[Exercise aim]:
Omit pictures and quote the listing below line by line, from its start through the line that holds "FIGURE 5 The".

[Record extracts]:

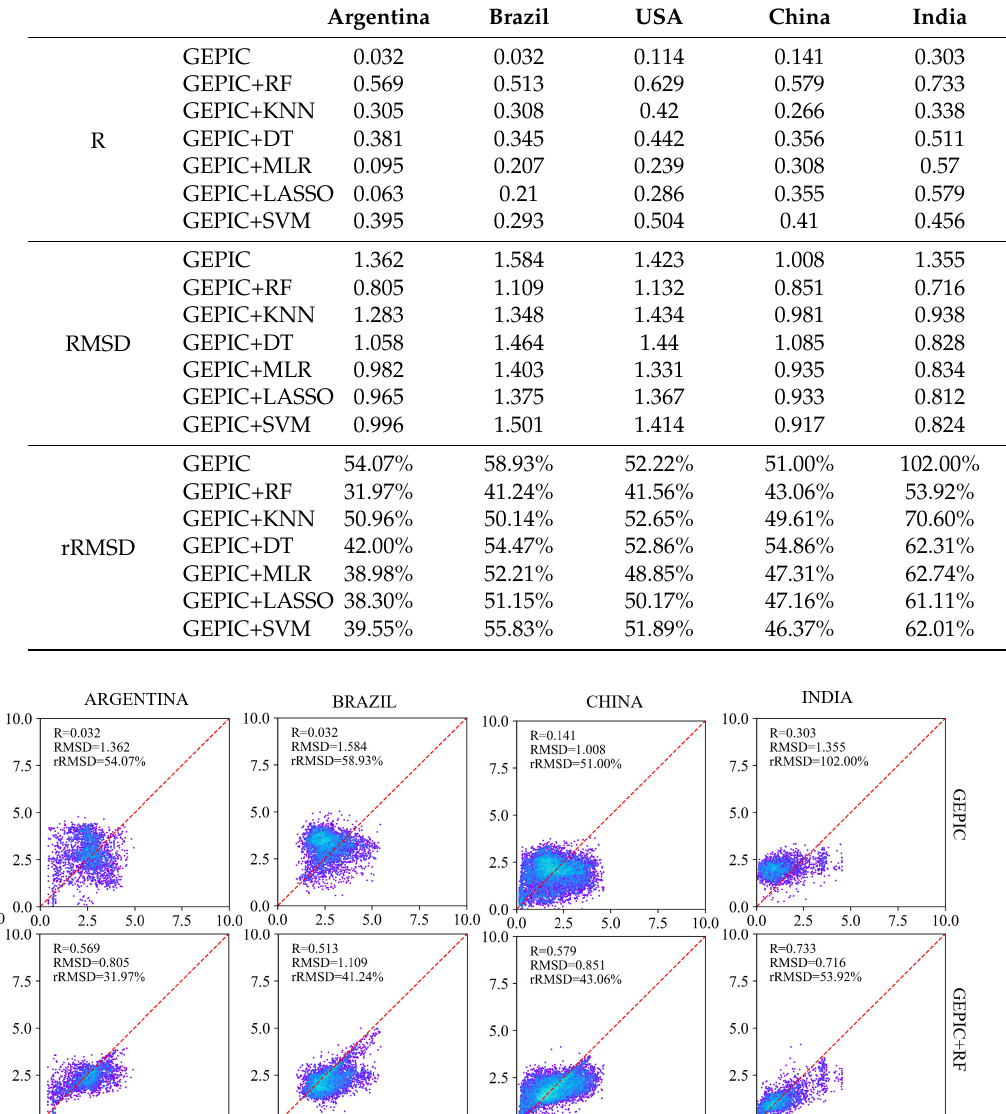
Table 2. Evaluation metrics of GEPIC and GEPIC+ML models for globe and main producing countries during the historic period.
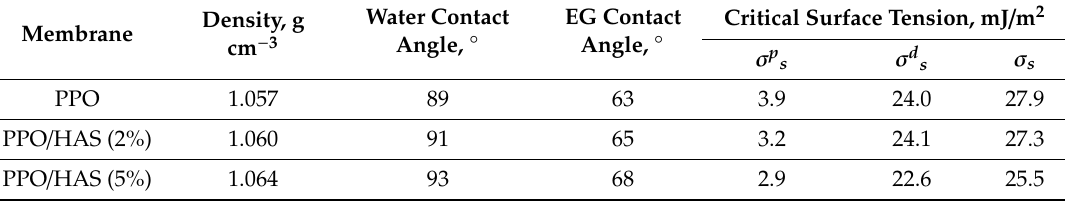
Table 1. Physical parameters of membranes.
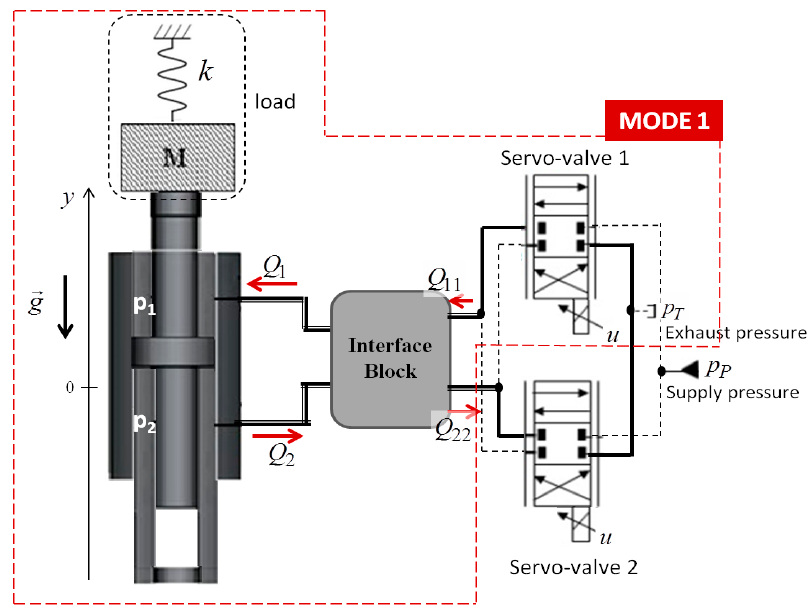
Figure 1. The schematic diagram of the hydraulic system.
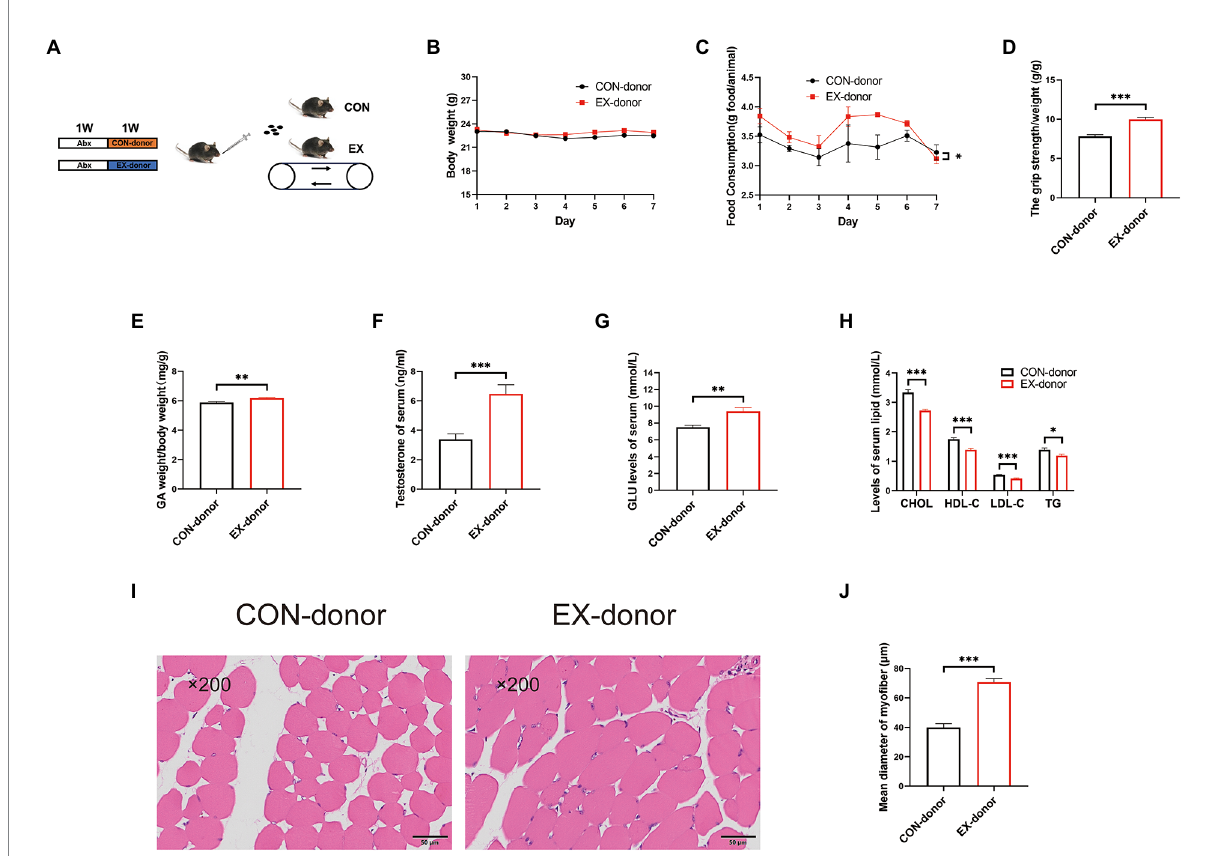
FIGURE 5 The gut microbiota played a key role in skeletal muscle performance (CON-donor, EX-donor). (A) Mice were subjected to FMT for 1 week. (B) Body weight. (C) Food intake. (D) Grip strength. (E) GA percentage. (F) Testis percentage. (G) Serum GLU levels. (H) Serum lipids levels. (I) HE staining of the skeletal muscle. (J) Mean diameter of the myofiber ( ∗ p < 0.05; ∗∗ p < 0.01; ∗∗∗ p <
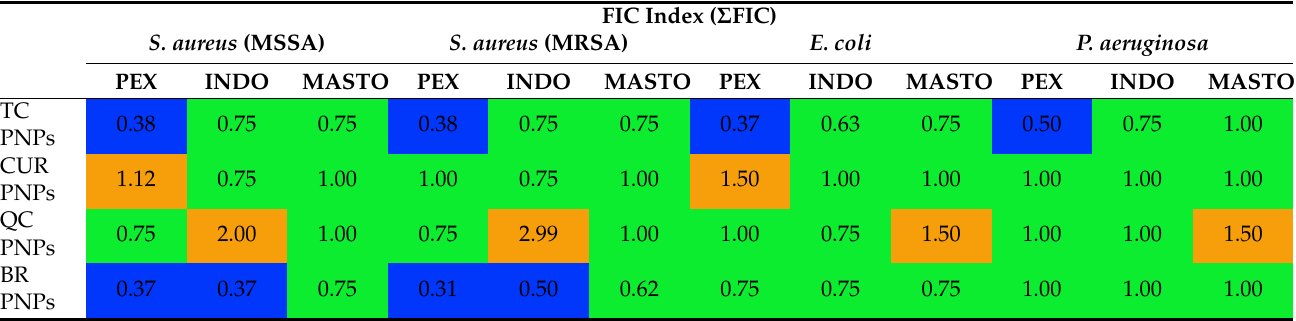
Table 2. FIC index ( Σ FIC) values for SrtAI-loaded (TC, CUR, QC, BR) PNPs combined with AMPs (PEX, INDO and MASTO) against S. aureus (ATCC 25923), E. coli (ATCC 25922), P. aeruginosa (ATCC 27853), and MRSA (ATCC 43300), as measured using a checkerboard assay. Cell colors indicate syner- gistic (blue), additive (green) and indifferent (orange) combinations. To demonstrate reproducibility, each experiment was performed three times. FIC Index ( Σ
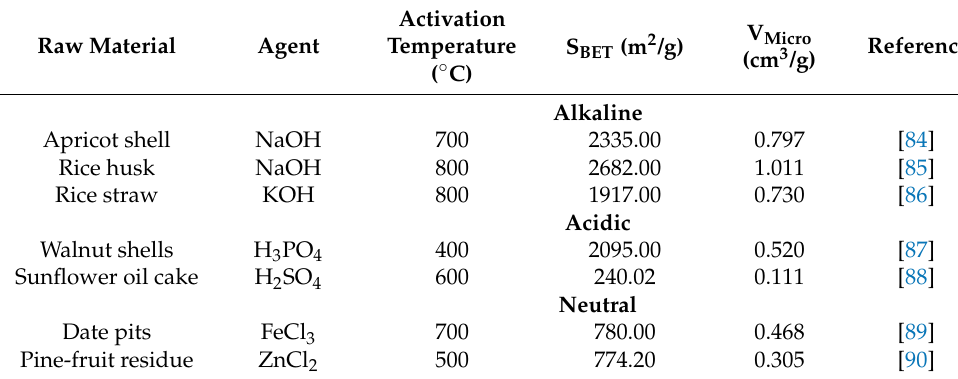
Table 4. Chemical activation of various biowaste.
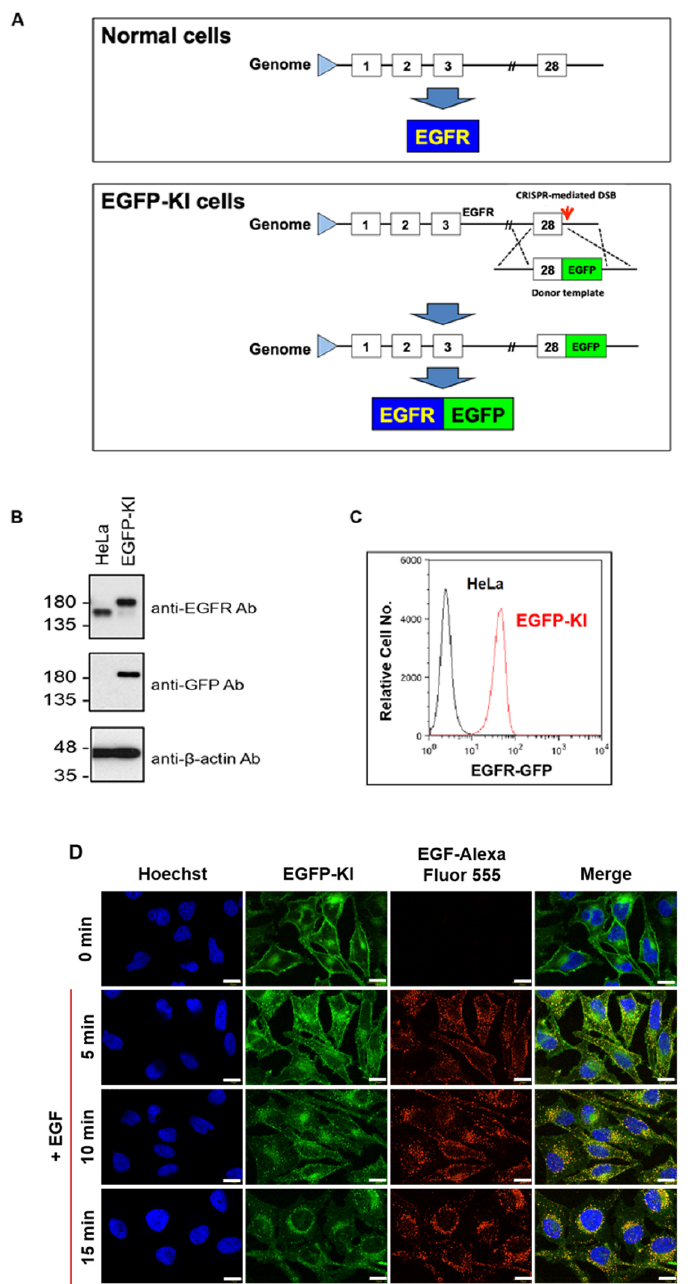
Figure 2. Construction of CRISPR/Cas9-mediated EGFP-KI HeLa cells. ( A ) Schematic representation of the EGFR-GFP construct with a knock-in EGFP segment at the C-terminus. Boxes represent EGFR exons and the number indicates the exon numbering; ( B ) Western blot analysis of EGFR-GFP in EGFP-KI cells against EGFR and GFP; ( C ) Flow cytometry analysis of the EGFR-GFP fluorescence intensity; ( D ) Time-course fluorescence images of EGFP-KI cells upon treatment with 100 ng/mL EGF at 37 °C for up to 15 min. Scale bar, 20 µm.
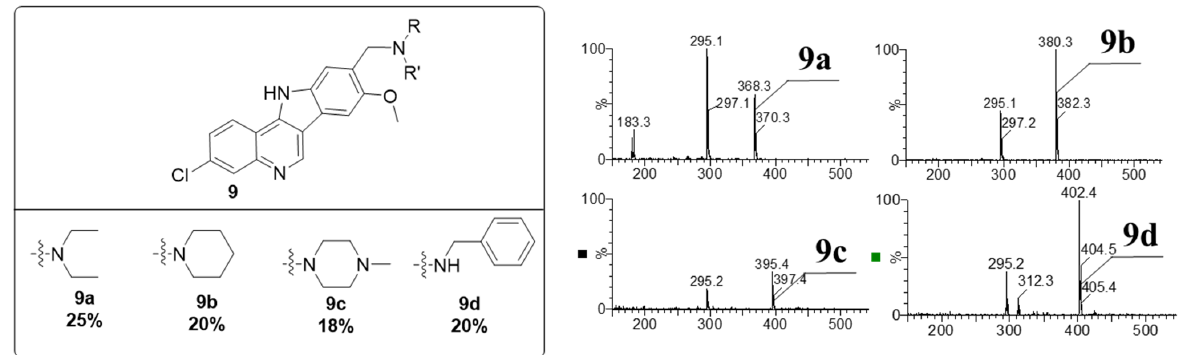
observed (vehicle normalized expression was noted to be 0.57 ± 0.36 and 0.55 ± 0.34), but significance was not noted. Compound 9b ’s normalized expression of 1.36 ± 0.94 was not notably different than either vehicle or untreated (0.99 ± 0.24) controls, in agreement with Figure 2. Structures and MS data for the four analogs generated in Scheme 1. Figure 2. Structures and MS data for the four analogs generated in Scheme 1. the luciferase and AsPc1 findings.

[Solved exercise]:
Table 2. Evaluation metrics of GEPIC and GEPIC+ML models for globe and main producing countries during the historic period.
Table 1. Physical parameters of membranes.
Figure 1. The schematic diagram of the hydraulic system.
FIGURE 5 The gut microbiota played a key role in skeletal muscle performance (CON-donor, EX-donor). (A) Mice were subjected to FMT for 1 week. (B) Body weight. (C) Food intake. (D) Grip strength. (E) GA percentage. (F) Testis percentage. (G) Serum GLU levels. (H) Serum lipids levels. (I) HE staining of the skeletal muscle. (J) Mean diameter of the myofiber ( ∗ p < 0.05; ∗∗ p < 0.01; ∗∗∗ p <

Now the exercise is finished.